Data extract =>
----

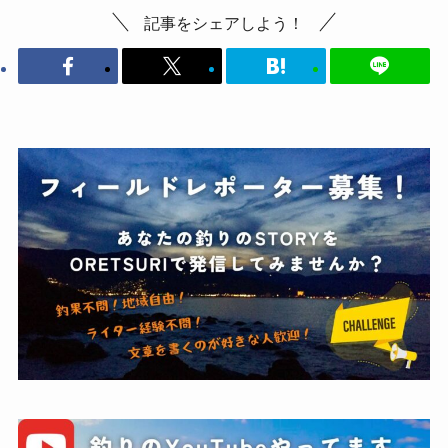
記事をシェアしよう！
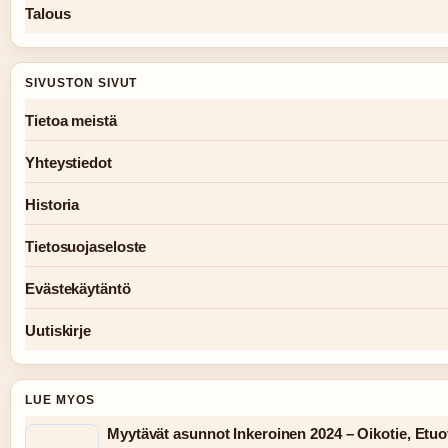
Talous
SIVUSTON SIVUT
Tietoa meistä
Yhteystiedot
Historia
Tietosuojaseloste
Evästekäytäntö
Uutiskirje
LUE MYOS
Myytävät asunnot Inkeroinen 2024 – Oikotie, Etuovi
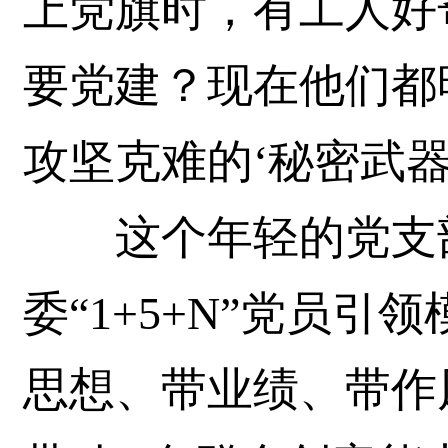
上党旗时，有工人好
要党建？现在他们都
攻坚克难的‘秘密武器
这个年轻的党支部
委“1+5+N”党员引
思想、带业绩、带作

----

Brief => Leave out the pictures, and write out exactly the lines from the one containing "Yhteystiedot" through the last line of the listing, both included.

Answer area =>
Yhteystiedot
Historia
Tietosuojaseloste
Evästekäytäntö
Uutiskirje
LUE MYOS
Myytävät asunnot Inkeroinen 2024 – Oikotie, Etuovi
上党旗时，有工人好
要党建？现在他们都
攻坚克难的‘秘密武器
这个年轻的党支部
委“1+5+N”党员引
思想、带业绩、带作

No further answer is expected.